TASKS FOR THIS EXERCISE:
1 > In the passage on Android memory, rewrite the paragraph beginning "My old Palm OS phone" as a short list that keeps its main facts.
2 > Resume the passage on Android memory, starting right after its final sentence.

I only have one real genuine complaint about Android and my G1: the lack of RAM. Most of the time I really don't notice it, Android mostly does a good job of closing old applications to make room for new ones.

My old Palm OS phone, and presumably the iPhone, only run one application at a time. That way is fast and saves memory. Android does a pretty good job at compromising between old school application switching and full on multitasking. Android will run as many applications as it can concurrently. If the application you are running needs more memory, Android will start closing the background applications.

Applications are warned that they are going to be closed. That gives them a chance to save their state so that you can just continue where you left off the next time you open it.

For most applications this works very well for me. For one application, this is a nuisance. I've been using Meebo as my instant messaging client. Unfortunately, it was constantly being pushed out of RAM and I was being disconnected. I've been able to drastically reduce how often this happens.

Three Ways To Increase Available Memory

You can allocate swap space on your SD card. I've seen a lot of people say that this works very well for them. All SD cards are slow. It is certainly possible that mine is extremely slow. I've noticed that if you make a large swap space, Android will treat it the same as free high speed RAM. I tried running with a 64 megabyte swap partition on my SD card. With that much swap it seemed like no applications were ever closing. The more applications I ran the slower the phone got until it was barely usable.

If you are going to try using swap space on your SD card I would recommend either using a smaller swap partition and/or decrease your /proc/sys/vm/swappiness down into the 10-30 range.

I much prefer using compcache for swap. I've been experimenting with it for about a week now. I started off with my swappiness set to 10 and my compcache set to 10 megabytes. I have slowly been increasing both and waiting for the phone to perform poorly. I'm currently running a swappiness of 45 with a 26 megabyte compcache.

SUPPLIED RECORDS:
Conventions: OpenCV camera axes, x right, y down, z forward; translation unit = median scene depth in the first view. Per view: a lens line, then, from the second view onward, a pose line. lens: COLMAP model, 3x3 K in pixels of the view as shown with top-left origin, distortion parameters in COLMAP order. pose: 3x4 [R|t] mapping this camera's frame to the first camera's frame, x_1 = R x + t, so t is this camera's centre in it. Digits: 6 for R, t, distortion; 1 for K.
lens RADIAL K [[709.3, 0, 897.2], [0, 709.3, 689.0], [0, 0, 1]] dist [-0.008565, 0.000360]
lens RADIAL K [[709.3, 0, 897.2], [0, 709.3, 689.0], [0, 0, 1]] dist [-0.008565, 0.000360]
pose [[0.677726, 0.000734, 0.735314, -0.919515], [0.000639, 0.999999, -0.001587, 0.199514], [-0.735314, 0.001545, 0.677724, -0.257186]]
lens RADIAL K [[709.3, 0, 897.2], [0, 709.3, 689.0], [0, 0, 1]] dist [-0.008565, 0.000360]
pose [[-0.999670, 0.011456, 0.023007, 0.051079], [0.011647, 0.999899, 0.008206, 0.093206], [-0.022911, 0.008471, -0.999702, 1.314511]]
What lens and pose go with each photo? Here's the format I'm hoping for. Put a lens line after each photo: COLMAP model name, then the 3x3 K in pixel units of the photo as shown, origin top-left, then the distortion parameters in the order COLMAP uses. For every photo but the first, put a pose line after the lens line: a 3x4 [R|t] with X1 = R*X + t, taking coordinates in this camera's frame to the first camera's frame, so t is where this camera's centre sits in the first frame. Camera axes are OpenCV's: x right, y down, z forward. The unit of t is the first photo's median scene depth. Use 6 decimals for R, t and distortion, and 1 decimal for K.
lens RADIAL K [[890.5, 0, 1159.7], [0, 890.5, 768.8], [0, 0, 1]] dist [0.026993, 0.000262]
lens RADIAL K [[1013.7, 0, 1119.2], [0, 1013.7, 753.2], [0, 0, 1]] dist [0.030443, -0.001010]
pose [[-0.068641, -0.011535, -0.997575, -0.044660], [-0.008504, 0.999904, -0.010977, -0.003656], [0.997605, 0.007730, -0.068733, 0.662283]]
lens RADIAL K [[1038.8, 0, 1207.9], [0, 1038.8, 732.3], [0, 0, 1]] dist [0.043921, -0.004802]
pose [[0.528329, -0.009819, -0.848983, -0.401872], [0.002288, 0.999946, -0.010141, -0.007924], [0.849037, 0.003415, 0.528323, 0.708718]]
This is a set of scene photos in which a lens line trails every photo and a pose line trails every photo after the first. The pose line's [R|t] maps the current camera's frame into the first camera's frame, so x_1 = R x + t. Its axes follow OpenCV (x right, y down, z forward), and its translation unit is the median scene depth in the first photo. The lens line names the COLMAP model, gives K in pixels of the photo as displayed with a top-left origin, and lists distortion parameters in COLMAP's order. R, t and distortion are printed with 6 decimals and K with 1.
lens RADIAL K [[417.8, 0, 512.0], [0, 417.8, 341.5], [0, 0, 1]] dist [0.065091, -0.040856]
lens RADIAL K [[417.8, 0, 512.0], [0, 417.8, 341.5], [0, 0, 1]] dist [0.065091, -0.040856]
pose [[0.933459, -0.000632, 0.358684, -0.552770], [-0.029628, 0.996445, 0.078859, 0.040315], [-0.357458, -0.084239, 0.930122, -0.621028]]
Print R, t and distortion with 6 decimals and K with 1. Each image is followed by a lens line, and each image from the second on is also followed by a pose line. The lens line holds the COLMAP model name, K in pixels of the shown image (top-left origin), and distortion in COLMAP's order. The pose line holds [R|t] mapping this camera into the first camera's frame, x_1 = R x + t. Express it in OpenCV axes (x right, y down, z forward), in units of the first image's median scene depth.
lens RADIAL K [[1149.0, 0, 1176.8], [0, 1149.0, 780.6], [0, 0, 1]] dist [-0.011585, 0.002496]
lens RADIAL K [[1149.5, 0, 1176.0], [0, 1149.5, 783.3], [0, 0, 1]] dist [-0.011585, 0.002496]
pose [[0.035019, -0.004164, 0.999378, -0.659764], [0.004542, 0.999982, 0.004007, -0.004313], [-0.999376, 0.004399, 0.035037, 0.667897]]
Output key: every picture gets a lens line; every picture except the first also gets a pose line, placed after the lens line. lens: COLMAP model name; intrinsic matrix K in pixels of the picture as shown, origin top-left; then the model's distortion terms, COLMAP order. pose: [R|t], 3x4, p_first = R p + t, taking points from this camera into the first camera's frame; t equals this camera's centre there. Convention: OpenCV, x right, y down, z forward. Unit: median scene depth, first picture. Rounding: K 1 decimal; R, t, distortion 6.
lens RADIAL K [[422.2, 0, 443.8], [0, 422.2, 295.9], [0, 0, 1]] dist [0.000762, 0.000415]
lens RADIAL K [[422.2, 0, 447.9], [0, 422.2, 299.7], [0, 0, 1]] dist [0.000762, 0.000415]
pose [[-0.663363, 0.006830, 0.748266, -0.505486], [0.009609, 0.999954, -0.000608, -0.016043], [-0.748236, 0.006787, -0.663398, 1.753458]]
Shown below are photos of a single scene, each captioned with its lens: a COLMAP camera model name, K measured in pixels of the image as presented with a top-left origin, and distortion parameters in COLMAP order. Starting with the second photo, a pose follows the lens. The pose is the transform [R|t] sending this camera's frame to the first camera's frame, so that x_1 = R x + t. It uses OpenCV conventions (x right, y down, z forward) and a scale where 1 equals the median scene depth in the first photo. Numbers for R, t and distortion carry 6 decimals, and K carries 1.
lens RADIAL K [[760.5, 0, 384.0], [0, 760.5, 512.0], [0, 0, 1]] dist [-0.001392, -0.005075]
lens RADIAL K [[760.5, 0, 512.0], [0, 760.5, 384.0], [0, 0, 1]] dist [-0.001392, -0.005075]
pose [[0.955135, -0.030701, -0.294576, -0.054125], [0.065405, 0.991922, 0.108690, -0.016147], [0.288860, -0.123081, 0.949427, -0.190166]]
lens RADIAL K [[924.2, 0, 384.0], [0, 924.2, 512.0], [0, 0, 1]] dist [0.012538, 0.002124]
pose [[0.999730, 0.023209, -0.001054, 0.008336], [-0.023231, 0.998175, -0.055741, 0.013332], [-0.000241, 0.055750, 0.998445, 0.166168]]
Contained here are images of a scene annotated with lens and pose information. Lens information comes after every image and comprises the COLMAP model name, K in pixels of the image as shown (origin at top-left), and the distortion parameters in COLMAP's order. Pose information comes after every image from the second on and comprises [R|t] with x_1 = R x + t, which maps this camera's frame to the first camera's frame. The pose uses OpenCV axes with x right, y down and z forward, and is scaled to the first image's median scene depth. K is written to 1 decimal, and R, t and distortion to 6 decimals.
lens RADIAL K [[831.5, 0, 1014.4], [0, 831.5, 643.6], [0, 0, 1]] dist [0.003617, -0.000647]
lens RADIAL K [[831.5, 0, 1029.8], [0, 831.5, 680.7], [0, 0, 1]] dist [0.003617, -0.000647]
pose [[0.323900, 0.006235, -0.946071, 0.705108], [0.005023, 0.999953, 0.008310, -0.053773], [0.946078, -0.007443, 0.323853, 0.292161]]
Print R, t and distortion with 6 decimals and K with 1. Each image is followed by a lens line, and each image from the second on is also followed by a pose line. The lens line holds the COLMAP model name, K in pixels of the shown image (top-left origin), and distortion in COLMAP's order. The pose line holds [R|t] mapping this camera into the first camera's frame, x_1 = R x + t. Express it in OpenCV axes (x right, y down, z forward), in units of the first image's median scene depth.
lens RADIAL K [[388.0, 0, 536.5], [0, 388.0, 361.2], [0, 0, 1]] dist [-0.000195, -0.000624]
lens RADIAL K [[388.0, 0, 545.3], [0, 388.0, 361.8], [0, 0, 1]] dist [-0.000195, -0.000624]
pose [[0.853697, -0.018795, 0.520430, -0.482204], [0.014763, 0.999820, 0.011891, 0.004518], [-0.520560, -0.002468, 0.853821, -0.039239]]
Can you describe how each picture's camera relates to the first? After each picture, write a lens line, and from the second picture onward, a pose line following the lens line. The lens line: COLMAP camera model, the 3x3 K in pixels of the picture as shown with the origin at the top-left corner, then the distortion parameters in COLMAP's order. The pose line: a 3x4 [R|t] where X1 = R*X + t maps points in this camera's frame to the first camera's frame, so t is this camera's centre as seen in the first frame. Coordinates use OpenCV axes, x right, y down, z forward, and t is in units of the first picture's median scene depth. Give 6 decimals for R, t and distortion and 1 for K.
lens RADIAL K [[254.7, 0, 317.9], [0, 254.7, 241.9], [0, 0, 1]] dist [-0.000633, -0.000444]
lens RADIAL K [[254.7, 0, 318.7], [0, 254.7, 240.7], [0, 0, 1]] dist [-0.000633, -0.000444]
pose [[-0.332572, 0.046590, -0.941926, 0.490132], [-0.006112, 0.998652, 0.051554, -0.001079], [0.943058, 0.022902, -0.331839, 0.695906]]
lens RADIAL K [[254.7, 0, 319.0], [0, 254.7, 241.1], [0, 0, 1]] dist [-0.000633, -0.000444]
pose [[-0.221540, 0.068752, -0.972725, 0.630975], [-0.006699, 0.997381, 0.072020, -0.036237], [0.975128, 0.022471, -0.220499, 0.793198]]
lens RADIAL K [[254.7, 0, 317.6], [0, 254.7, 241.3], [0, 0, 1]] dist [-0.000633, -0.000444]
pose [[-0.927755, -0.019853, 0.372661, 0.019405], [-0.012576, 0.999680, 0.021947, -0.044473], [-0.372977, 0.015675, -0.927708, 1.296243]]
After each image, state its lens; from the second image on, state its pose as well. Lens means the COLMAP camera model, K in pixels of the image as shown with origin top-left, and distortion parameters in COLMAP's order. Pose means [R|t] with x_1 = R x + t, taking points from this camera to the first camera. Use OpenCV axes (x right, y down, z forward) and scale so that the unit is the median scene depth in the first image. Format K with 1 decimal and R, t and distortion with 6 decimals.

RESPONSES TO THE EXERCISE:
1 >
- The Palm OS phone, and presumably the iPhone, run only one application at a time, which is fast and saves memory.
- Android strikes a balance between old-style application switching and full multitasking.
- It runs as many applications at once as it can.
- When the current application needs more memory, Android begins closing background applications.

2 >
With swappiness set to 45 I seem to always have 5 to 10 megabytes of free swap every time I check. When I tried setting swappiness to 50 it was always full and the phone felt quite a bit soggier. The command rzscontrol /dev/block/ramzswap0 -s is currently showing that I'm swapping out 20868 KB with a MemUsedTotal value of 8252 KB. I'm happy with that, that's better than a 2:1 savings. It means I am trading approximately 8 megabytes of ram and a few extra CPU cycles for an extra 12 megabytes of ram.

You can also run a kernel that has been patched to steal RAM from the video chip. I am running a kernel binary that I found on the xda-developers forums. It is giving me approximately 10 extra megabytes of RAM, which is a little more than a 10% increase. I haven't had any lock ups or resets with these kernels and all of my games and my video player all work fine.

So Just What Does All This Mean Anyway?

The stock firmware leaves the device with about 95 megabytes of memory available to the kernel. The patched kernel gives you an extra 10 and in practice compcache can give you at least another 10. That is a good solid 20% increase in available usable memory.

According to ps, most of the applications I run use between 8 and 20 megabytes of memory. That means the extra memory could mean about 1 to 3 more applications can be left running, depending on how heavy they are.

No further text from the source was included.